Says you. I says that democracy means that all legitimate government powers derive from the people. It doesn't mean that all government powers derived from the people are legitimate. That's a claim you are grafting onto democracy, and that's why I'm calling you an enlightened absolutist. If Friedrich II of Prussia was a democratic parliament, not a king, I don't see what principled objection you would make to his regime and its claims of near-absolute government power.

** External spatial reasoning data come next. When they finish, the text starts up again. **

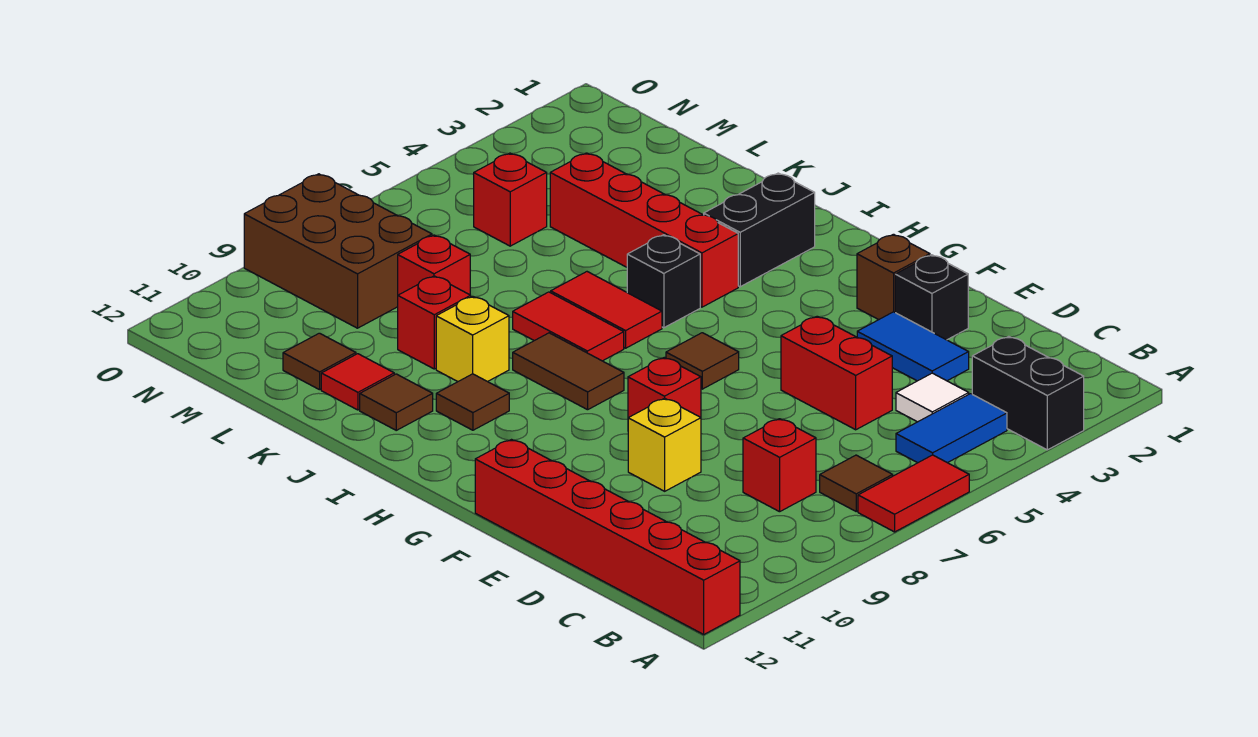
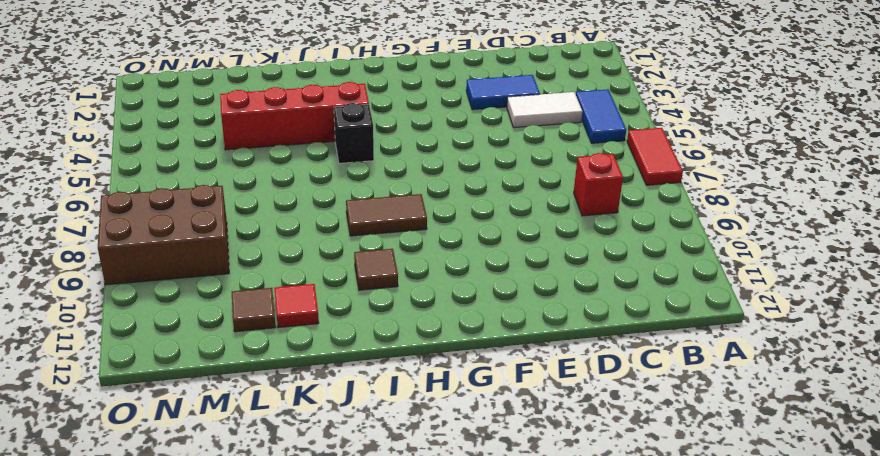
white tile C4:D4 level 1 -> white tile C4 level 1
none -> black brick A3:B3 level 1
none -> red brick A12:F12 level 1
none -> brown tile B7 level 1

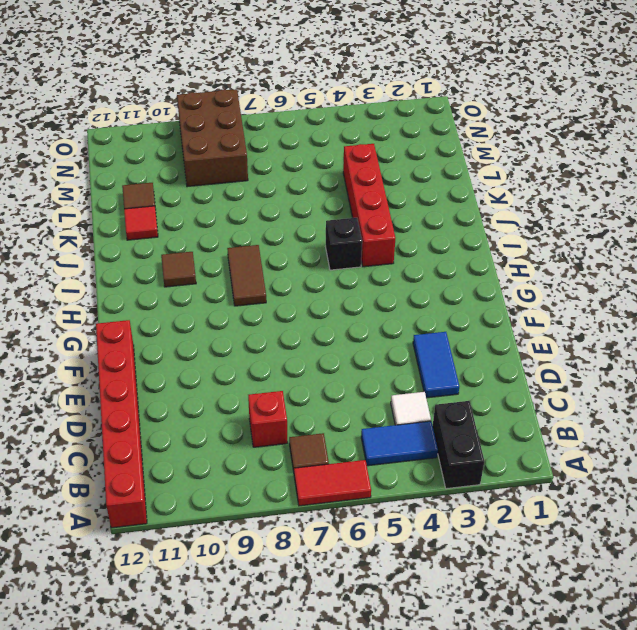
none -> red brick D5:E5 level 1
none -> black brick E2 level 1
none -> yellow brick E9 level 1

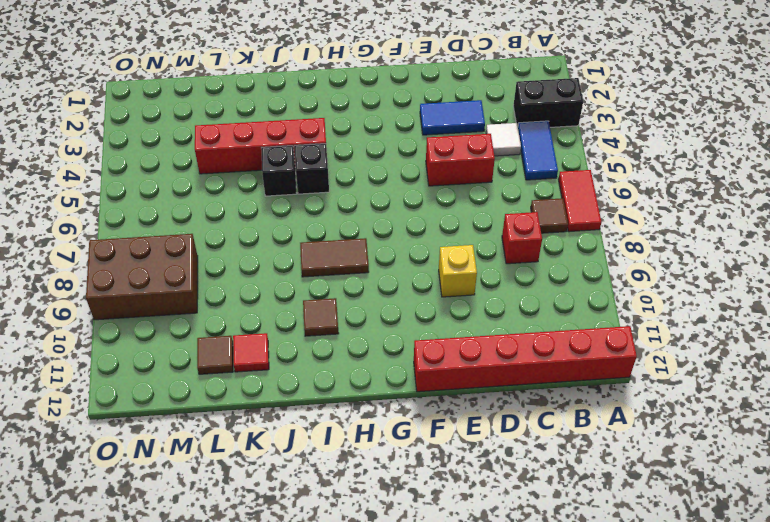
black brick J5 level 1 -> black brick E2 level 1
none -> brown brick F2 level 1
none -> red brick F8 level 1
none -> brown tile G6 level 1

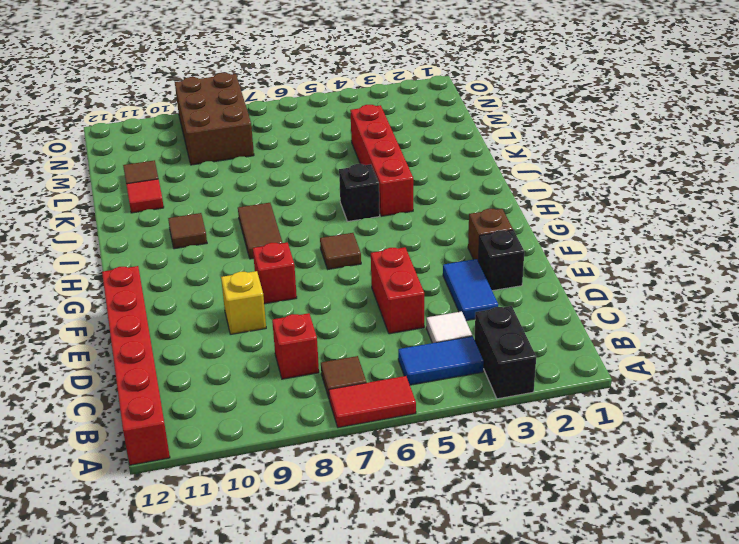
none -> black brick I2:I3 level 1
none -> red tile I6:J6 level 1
none -> red tile I7:J7 level 1

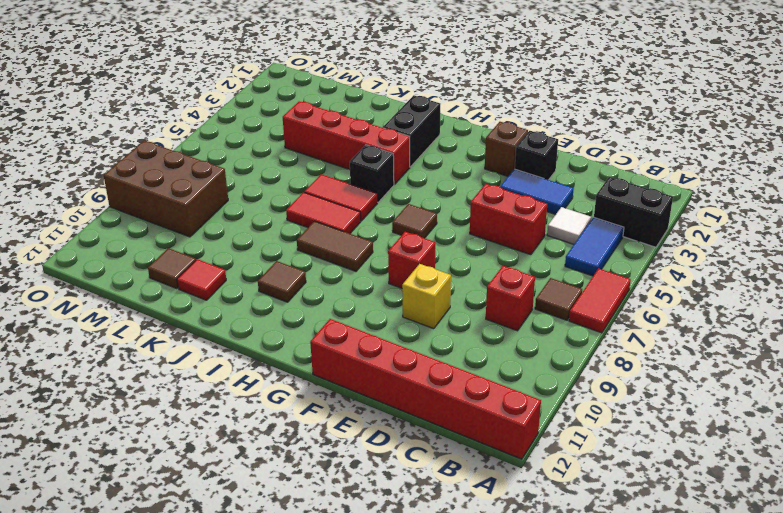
none -> yellow brick J9 level 1
none -> brown tile J11 level 1
none -> red brick K9 level 1

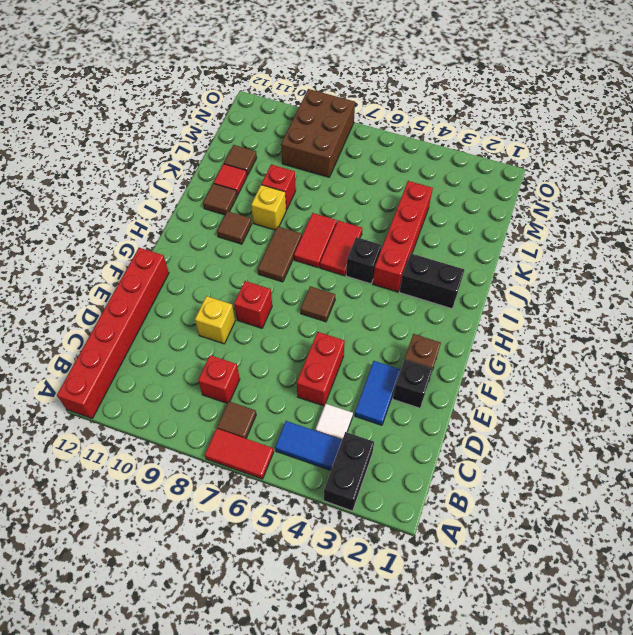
none -> red brick L8 level 1
none -> red brick M5 level 1

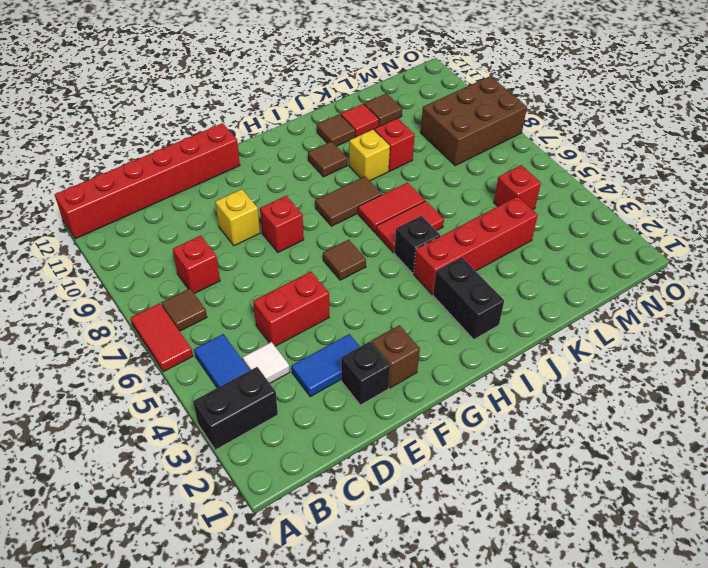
none -> red brick L8 level 1

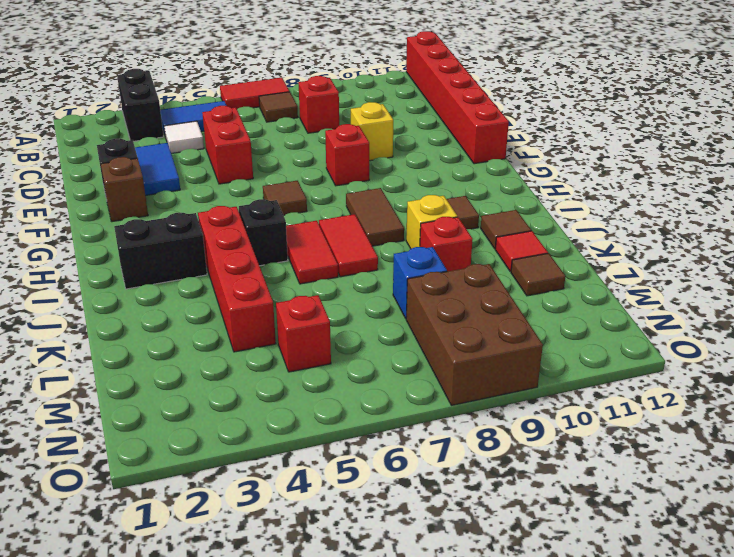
blue brick L8 level 1 -> red brick L8 level 1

That's an argument for my side, not against it. The risk that the government may act on mistaken theories is an argument for restrained, not expanded, government powers to enforce policies.
(That's a point Herbert Spencer makes in his essay on Overlegislation. It's a pity you haven't read Spencer's writings, but probably have read Hofstadter's caricatures of them.)
Quote:
As I explained above to Cycloptichorn, people are rather bad at evaluating risk when it comes to their own desires.
You've stated that this is your opinion, but have provided zero objective evidence that this is the case.
Really? I haven't seen any proponent of Marijuana on this thread discount the risk that it is potentially harmful. I have seen challenges to factually incorrect information which has been posted. But to equate this with 'ignoring' evidence that something is harmful is a little ridiculous.
Cycloptichorn wrote:Quote:
As I explained above to Cycloptichorn, people are rather bad at evaluating risk when it comes to their own desires.
You've stated that this is your opinion, but have provided zero objective evidence that this is the case.
Well, I'm not exactly sure why I have to post all of my evidence when the others here have not come under the same sort of scrutiny. I suppose if I just printed some rubbish from NORML you'd be satisfied with that.
In any event, economists have long known that people, in general, are risk-averse, particularly when the stakes are less than trivial. You can read Kahneman and Tversky on decision-making, like I did. Or, if you don't want to put the work into it, you can take a quick glance at some of these links:
link
link (.pdf)
link
Cycloptichorn wrote:Really? I haven't seen any proponent of Marijuana on this thread discount the risk that it is potentially harmful. I have seen challenges to factually incorrect information which has been posted. But to equate this with 'ignoring' evidence that something is harmful is a little ridiculous.
Really? So according to you, what are the actual or potential harms posed by marijuana?
But with these preliminaries out of the way, I am not seeing people who downplay the risks of marijuana smoking. I only see people who think those risks are worth taking, given the pleasure you get in return. I also see people who think this is the individual's tradeoff to make, not society's.
Where do you draw the line between the people acting in a responsible, democratic fashion and the people acting in an oppressive, neo-absolutist fashion?
As long as their basic rights are respected, the minority can't object because the legislation gores their particular ox. After all, they chose to participate in the democratic process too.
Now, of course one can argue that the people have natural rights that are to be respected by the government. You, on the other hand, can't believe that, because you have said that you are a utilitarian, and utilitarians don't believe in natural rights.
I know that you've tried to square that philosophic circle, but those efforts are doomed to failure.
Does that also apply to the government adopting libertarianism?